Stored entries
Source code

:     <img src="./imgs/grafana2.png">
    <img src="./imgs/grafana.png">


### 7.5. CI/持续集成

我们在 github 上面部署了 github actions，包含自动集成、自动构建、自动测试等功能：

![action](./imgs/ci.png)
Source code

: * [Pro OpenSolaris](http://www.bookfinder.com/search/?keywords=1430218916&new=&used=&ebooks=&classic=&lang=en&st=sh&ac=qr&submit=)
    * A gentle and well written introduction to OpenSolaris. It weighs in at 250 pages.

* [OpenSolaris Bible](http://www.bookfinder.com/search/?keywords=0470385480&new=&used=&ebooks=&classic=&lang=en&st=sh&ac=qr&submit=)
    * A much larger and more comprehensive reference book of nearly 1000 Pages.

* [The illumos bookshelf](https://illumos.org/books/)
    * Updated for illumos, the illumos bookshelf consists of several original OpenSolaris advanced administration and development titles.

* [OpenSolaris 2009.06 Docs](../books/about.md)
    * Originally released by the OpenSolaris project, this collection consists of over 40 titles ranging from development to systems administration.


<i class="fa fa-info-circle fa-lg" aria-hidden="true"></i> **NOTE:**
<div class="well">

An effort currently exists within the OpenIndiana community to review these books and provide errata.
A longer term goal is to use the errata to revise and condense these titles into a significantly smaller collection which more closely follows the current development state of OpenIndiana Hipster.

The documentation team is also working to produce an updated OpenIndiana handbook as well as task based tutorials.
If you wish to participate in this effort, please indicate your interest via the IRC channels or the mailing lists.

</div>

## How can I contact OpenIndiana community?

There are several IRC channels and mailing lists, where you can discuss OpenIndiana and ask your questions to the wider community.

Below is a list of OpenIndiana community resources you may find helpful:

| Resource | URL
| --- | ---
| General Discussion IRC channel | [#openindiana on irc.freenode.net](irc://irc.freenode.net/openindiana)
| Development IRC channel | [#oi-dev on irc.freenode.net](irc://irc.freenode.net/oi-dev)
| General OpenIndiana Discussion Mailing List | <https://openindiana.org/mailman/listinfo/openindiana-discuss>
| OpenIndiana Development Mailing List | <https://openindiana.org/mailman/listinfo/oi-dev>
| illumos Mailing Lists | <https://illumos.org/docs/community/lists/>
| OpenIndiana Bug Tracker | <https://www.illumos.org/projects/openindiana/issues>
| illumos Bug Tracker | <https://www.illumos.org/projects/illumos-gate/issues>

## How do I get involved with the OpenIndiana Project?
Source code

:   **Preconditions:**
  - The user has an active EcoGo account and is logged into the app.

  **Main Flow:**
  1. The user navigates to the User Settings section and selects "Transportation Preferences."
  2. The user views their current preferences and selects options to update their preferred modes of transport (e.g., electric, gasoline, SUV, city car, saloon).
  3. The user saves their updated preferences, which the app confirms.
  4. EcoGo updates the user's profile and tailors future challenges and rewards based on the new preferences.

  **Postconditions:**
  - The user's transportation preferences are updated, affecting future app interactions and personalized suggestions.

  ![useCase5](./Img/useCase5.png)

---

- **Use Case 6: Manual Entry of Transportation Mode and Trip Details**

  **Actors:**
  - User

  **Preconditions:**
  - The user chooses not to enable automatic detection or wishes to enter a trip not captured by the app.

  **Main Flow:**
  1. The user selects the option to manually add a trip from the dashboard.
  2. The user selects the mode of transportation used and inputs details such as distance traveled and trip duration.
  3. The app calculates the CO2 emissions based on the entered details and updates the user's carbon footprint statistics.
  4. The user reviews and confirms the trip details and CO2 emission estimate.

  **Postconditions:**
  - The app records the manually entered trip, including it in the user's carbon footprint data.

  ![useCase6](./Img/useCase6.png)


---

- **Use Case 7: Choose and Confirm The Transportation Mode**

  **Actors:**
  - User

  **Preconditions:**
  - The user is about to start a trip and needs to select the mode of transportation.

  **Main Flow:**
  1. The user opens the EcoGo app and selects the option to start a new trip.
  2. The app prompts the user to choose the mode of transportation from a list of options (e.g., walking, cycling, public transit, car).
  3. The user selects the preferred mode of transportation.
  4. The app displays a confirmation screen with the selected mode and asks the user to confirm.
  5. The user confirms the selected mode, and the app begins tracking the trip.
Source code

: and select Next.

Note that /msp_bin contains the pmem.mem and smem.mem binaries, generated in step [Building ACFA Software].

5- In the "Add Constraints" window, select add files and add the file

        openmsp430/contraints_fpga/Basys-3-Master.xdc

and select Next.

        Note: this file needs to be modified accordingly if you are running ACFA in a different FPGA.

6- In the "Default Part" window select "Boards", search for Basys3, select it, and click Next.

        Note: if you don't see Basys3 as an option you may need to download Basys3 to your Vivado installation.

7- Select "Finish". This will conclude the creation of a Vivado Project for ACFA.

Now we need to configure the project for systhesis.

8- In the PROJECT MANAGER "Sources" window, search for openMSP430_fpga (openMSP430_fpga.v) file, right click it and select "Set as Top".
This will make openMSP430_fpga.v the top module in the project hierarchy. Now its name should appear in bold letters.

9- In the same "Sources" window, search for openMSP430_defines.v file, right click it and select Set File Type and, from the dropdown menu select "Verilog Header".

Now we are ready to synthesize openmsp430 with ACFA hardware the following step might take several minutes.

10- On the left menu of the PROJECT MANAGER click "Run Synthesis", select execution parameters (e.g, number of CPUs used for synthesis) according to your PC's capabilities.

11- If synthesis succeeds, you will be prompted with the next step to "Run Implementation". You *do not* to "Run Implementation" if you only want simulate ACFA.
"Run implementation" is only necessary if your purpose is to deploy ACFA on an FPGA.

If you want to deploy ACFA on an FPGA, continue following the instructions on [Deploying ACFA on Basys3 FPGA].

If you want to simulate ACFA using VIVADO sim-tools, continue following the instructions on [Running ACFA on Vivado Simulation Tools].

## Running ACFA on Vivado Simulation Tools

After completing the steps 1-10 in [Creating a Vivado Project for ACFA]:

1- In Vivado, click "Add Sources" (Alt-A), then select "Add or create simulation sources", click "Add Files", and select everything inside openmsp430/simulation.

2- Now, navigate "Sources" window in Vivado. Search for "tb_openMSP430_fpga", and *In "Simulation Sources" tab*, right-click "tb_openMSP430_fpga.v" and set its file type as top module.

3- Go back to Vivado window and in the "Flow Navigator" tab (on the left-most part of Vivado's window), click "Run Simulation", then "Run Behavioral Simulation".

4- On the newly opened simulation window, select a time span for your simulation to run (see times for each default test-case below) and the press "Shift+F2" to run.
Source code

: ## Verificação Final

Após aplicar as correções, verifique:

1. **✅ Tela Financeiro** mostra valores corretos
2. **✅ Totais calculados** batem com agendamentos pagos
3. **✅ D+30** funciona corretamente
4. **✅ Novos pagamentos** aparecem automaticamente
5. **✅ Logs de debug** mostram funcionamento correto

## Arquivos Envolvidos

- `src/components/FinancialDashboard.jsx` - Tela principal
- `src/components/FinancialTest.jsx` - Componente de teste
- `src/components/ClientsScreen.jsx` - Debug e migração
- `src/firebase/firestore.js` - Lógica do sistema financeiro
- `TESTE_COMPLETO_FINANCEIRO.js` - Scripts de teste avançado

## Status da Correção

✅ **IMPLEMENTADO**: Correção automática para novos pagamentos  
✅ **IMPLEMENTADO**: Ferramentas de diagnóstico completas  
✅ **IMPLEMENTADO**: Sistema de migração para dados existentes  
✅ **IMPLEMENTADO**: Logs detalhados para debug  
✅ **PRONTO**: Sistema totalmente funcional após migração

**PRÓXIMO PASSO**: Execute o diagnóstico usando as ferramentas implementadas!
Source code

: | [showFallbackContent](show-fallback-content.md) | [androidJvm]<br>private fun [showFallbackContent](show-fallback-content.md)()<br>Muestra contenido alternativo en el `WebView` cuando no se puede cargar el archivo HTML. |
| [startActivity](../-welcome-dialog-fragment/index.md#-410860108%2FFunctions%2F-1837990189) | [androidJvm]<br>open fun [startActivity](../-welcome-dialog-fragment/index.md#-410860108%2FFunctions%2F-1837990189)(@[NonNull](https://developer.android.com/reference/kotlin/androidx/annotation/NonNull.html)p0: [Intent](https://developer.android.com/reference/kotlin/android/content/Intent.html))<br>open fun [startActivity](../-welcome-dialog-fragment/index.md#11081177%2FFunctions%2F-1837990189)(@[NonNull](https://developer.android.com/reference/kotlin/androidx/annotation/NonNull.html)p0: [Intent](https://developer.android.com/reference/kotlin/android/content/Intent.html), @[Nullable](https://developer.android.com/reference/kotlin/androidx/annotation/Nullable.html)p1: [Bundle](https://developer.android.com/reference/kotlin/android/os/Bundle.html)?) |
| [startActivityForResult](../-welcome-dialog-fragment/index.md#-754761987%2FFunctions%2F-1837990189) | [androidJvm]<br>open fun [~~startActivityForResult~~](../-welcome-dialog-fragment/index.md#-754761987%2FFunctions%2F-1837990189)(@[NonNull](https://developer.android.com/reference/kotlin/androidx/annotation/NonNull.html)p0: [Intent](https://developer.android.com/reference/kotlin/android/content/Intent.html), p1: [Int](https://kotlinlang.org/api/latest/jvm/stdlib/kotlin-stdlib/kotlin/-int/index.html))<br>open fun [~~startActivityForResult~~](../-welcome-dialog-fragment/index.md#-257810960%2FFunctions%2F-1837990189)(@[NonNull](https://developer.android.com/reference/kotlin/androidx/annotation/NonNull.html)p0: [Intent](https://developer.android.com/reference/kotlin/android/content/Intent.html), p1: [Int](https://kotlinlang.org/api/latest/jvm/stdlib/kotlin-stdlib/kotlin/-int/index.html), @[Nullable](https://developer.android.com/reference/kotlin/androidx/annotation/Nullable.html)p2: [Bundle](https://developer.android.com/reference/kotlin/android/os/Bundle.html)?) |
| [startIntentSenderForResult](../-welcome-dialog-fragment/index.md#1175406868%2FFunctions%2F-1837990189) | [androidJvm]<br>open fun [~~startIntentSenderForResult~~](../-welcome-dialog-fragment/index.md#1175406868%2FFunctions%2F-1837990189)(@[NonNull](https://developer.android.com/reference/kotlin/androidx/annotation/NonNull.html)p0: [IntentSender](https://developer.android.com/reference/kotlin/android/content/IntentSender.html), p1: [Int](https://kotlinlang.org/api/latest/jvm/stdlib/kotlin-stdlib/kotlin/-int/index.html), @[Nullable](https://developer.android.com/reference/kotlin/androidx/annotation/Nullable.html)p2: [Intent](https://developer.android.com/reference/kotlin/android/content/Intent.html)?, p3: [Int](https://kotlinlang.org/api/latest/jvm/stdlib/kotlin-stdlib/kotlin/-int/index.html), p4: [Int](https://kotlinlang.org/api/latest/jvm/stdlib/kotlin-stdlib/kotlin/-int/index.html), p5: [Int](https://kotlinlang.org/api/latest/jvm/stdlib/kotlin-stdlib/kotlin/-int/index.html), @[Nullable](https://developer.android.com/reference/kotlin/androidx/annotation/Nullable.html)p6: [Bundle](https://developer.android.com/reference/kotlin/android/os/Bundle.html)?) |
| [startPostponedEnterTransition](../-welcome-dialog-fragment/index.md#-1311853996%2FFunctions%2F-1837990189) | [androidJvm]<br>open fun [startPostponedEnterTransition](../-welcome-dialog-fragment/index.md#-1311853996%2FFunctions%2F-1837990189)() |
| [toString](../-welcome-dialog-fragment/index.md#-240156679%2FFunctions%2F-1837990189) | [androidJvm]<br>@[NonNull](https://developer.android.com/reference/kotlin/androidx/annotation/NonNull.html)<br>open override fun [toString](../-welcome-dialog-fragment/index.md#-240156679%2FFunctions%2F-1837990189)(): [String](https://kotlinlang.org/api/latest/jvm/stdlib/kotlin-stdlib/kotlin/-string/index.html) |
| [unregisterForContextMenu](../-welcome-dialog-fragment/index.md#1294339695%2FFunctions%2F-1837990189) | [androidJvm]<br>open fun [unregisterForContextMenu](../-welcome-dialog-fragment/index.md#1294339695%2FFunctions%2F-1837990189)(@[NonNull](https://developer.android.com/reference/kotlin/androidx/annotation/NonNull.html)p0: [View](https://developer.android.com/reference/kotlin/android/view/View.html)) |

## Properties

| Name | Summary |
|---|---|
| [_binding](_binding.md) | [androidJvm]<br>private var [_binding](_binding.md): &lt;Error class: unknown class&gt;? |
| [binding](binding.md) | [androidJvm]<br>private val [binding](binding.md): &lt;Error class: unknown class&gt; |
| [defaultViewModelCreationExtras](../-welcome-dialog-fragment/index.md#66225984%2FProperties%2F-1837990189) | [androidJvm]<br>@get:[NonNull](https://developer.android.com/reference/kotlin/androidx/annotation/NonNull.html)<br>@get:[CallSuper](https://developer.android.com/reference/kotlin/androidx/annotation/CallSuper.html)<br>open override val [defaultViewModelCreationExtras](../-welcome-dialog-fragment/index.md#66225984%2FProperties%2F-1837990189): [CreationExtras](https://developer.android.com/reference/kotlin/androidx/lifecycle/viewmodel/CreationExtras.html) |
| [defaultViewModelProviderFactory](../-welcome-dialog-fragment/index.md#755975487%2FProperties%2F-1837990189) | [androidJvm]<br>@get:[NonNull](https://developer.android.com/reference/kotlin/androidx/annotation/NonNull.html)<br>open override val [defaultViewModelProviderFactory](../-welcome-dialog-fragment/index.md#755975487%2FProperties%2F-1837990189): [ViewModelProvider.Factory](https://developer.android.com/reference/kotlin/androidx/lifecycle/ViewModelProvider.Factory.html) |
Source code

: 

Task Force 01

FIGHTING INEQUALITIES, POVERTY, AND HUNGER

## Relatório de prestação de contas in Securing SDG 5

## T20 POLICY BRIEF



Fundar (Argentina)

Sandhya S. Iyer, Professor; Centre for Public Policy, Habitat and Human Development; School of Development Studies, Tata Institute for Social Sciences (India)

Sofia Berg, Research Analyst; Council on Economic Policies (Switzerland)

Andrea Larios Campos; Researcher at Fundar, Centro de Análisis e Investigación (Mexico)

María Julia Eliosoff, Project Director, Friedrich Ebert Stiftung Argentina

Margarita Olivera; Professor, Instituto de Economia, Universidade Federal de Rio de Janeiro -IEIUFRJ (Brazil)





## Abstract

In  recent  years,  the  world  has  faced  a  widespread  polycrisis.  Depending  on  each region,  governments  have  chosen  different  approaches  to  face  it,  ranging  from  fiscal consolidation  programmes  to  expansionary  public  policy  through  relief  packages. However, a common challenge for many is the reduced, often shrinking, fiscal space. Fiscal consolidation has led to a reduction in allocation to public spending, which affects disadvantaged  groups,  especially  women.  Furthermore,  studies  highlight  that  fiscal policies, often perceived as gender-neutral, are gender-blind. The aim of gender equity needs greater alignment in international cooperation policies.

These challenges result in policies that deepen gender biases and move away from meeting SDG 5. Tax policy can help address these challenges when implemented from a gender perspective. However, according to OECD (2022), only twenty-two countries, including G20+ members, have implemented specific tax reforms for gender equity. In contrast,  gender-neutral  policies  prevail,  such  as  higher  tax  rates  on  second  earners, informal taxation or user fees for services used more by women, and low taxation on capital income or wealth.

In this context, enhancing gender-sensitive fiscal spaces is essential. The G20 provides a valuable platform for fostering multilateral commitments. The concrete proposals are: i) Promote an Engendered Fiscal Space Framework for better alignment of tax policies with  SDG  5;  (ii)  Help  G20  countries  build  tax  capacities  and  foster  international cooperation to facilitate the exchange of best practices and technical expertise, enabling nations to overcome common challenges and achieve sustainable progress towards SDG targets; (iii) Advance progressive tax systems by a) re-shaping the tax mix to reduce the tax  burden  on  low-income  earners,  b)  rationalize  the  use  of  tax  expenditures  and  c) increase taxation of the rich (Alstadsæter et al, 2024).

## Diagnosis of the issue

What to do → Arrange the lines from the start of the records up to and including the line containing "at 250 pages." as a Markdown table with the columns Row and Line, numbering each row and leaving out blank lines.

Solution to this problem →
| Row | Line |
|---|---|
| 1 | Source code |
| 2 | :     <img src="./imgs/grafana2.png"> |
| 3 |     <img src="./imgs/grafana.png"> |
| 4 | ### 7.5. CI/持续集成 |
| 5 | 我们在 github 上面部署了 github actions，包含自动集成、自动构建、自动测试等功能： |
| 6 | ![action](./imgs/ci.png) |
| 7 | Source code |
| 8 | : * [Pro OpenSolaris](http://www.bookfinder.com/search/?keywords=1430218916&new=&used=&ebooks=&classic=&lang=en&st=sh&ac=qr&submit=) |
| 9 |     * A gentle and well written introduction to OpenSolaris. It weighs in at 250 pages. |